StarRocks Monitoring & Alerting: Complete Production Guide

Two months ago, a Series C e-commerce company called us at 2 AM. Their real-time analytics dashboard—powered by StarRocks—had gone dark during a flash sale. The culprit: a single BE node ran out of disk at 98% capacity, triggering a cascade that brought down compaction, stalled ingestion from Kafka, and left the executive team staring at a blank Grafana screen while $400K/hour in GMV rolled through untracked.

The cluster had been running without a single alert rule. Prometheus was scraping metrics, Grafana dashboards existed, but nobody had configured thresholds or notification channels. The disk had been climbing at 2% per day for six weeks. A 90% disk usage alert would have fired four days earlier—enough time to expand storage during business hours instead of scrambling at 2 AM.

This guide is the monitoring and alerting configuration we now deploy for every StarRocks cluster we manage. It covers the three layers that matter: resource saturation, cluster service health, and application availability.

TL;DR

StarRocks monitoring splits into three domains: resource saturation (CPU, memory, disk I/O, disk space), cluster service health (FE/BE node status, JVM, compaction, metadata), and application availability (query errors, latency, ingestion lag).
Resource saturation alerts catch slow-building problems days before they become outages. Set CPU and memory alerts at 90%, disk at 90%, and filesystem free space at 5–10 GB.
Service health alerts fire on immediate dangers: dead nodes, JVM exhaustion, checkpoint failures, and compaction backlogs. These need PagerDuty-level routing.
Every alert in this guide includes the PromQL expression, the threshold, and the specific investigation steps—not just "check the logs."
A well-monitored StarRocks cluster catches problems early and fixes them before they turn into real incidents.

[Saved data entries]
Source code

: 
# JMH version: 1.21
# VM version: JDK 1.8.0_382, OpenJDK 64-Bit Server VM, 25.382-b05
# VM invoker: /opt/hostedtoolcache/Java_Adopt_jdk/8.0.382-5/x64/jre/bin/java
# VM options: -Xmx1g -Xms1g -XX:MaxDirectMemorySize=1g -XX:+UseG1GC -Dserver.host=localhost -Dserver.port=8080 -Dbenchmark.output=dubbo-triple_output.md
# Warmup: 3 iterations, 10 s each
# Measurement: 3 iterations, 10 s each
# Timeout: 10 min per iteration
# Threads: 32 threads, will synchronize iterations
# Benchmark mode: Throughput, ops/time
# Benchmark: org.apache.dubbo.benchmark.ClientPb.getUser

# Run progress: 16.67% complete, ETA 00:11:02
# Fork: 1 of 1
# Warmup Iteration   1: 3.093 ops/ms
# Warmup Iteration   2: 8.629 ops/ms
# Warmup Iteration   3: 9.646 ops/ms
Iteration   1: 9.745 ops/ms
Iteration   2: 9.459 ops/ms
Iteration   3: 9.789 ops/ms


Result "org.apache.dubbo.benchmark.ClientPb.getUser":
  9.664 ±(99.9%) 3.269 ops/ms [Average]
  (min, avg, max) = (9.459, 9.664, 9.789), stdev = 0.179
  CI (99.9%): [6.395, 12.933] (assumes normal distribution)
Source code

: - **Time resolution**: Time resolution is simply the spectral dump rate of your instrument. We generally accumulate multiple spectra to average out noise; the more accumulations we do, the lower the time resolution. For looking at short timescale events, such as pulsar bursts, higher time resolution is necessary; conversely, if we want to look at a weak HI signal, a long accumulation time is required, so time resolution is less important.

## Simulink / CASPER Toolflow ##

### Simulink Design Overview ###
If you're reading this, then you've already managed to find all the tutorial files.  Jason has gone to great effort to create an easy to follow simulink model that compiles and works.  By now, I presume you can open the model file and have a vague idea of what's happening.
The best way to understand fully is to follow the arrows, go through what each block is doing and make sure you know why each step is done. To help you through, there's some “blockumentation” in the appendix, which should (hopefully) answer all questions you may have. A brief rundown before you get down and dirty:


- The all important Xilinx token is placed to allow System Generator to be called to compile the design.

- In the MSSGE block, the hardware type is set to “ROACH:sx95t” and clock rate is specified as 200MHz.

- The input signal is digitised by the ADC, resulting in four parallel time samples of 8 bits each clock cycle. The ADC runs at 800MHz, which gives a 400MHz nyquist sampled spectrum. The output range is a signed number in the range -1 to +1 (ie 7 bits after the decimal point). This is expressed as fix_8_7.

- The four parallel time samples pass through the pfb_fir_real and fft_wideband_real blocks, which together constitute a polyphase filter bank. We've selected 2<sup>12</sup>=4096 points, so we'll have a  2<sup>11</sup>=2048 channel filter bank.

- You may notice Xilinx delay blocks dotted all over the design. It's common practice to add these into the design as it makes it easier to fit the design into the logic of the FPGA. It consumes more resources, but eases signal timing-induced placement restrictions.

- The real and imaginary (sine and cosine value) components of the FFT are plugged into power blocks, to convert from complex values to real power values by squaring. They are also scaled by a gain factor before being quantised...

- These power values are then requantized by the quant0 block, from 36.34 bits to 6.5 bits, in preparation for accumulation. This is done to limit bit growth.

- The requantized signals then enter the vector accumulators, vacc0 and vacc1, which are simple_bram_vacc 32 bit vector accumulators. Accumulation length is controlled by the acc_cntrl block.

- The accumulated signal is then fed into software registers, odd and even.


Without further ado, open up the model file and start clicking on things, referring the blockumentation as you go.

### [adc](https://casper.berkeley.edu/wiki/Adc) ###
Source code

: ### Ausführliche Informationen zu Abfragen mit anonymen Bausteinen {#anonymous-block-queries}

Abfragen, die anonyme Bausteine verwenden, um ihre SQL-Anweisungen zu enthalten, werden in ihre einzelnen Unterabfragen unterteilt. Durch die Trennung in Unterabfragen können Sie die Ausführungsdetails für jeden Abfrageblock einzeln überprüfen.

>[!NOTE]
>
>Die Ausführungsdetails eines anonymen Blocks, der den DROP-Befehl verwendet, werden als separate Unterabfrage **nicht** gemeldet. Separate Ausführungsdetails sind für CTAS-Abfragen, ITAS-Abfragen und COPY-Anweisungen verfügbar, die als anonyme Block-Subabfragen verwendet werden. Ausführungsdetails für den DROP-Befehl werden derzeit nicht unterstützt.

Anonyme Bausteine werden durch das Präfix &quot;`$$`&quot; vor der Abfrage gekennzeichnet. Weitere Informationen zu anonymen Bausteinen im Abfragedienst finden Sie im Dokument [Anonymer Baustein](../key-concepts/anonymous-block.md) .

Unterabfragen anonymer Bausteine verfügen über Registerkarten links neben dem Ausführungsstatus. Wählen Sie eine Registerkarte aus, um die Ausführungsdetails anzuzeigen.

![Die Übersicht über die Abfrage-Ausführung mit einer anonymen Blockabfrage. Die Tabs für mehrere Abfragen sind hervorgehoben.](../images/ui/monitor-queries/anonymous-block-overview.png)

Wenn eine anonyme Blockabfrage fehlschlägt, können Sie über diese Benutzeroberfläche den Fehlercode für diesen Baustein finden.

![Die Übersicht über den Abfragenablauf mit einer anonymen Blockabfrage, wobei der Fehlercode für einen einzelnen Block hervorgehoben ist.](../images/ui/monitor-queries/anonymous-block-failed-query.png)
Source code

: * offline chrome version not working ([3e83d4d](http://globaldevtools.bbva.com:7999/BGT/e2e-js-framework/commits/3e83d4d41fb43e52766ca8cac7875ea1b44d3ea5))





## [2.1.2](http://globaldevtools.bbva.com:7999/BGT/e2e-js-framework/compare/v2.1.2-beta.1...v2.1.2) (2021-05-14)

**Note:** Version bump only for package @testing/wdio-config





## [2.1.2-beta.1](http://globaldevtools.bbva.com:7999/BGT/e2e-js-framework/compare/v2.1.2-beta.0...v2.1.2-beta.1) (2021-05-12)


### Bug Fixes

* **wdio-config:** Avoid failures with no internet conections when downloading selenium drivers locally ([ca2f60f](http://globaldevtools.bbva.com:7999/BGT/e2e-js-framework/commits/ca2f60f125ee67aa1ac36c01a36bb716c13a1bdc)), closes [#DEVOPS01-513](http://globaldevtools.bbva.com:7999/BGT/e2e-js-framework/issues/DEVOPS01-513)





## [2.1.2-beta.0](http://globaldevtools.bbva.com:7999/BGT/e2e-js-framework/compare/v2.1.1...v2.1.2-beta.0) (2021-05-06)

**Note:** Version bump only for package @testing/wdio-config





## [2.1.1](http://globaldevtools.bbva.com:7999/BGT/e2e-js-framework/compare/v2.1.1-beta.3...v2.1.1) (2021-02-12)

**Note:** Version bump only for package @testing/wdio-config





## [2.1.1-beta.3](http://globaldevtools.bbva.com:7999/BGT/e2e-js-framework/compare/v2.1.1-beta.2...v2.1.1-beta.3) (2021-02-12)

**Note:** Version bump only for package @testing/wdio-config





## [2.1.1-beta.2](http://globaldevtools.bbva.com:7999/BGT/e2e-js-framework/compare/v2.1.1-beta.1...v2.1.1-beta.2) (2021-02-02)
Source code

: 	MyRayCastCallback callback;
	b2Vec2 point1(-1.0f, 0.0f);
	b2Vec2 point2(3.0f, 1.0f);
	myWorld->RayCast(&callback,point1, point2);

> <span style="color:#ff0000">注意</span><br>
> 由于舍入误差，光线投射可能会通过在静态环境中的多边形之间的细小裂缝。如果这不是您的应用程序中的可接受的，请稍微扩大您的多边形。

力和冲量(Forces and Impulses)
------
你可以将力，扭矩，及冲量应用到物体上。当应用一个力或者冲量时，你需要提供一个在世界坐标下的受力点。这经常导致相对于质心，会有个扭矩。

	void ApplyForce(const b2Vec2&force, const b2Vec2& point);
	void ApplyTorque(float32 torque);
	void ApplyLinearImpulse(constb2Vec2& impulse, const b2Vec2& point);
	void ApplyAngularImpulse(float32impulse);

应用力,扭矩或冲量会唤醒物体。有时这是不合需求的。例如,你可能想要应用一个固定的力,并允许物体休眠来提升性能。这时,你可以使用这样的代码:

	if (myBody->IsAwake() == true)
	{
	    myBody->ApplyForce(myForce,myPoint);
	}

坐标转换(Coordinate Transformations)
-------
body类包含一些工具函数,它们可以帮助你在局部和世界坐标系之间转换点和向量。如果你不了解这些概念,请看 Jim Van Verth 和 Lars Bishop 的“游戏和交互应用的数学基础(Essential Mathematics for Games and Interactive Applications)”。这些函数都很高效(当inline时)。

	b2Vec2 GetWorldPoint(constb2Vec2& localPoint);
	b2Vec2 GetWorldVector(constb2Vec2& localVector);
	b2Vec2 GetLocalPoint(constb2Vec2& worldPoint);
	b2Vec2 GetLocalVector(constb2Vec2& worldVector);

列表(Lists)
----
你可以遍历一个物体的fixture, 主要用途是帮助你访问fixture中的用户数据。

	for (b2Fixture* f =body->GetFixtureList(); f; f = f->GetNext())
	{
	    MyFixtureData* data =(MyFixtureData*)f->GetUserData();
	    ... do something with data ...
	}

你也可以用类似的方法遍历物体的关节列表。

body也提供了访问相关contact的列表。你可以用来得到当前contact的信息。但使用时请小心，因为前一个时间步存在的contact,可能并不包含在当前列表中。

* [Instruction 1]
Answer these questions using the monitoring guide:
(a) At what disk capacity did the BE node run out of disk?
(b) How fast had the disk been climbing, and for how long?
(c) What filesystem free space threshold does the monitoring guide recommend?
* [Instruction 2] From the saved data entries, extract the lines starting at the line containing "坐标转换(Coordinate Transformations)" and ending at the line containing "b2Vec2 GetLocalVector(constb2Vec2& worldVector);".
The saved data entries have nothing to do with the monitoring guide.

* [Exercise solution 1]
(a) 98%
(b) 2% per day for six weeks
(c) 5–10 GB

* [Exercise solution 2]
坐标转换(Coordinate Transformations)
-------
body类包含一些工具函数,它们可以帮助你在局部和世界坐标系之间转换点和向量。如果你不了解这些概念,请看 Jim Van Verth 和 Lars Bishop 的“游戏和交互应用的数学基础(Essential Mathematics for Games and Interactive Applications)”。这些函数都很高效(当inline时)。

	b2Vec2 GetWorldPoint(constb2Vec2& localPoint);
	b2Vec2 GetWorldVector(constb2Vec2& localVector);
	b2Vec2 GetLocalPoint(constb2Vec2& worldPoint);
	b2Vec2 GetLocalVector(constb2Vec2& worldVector);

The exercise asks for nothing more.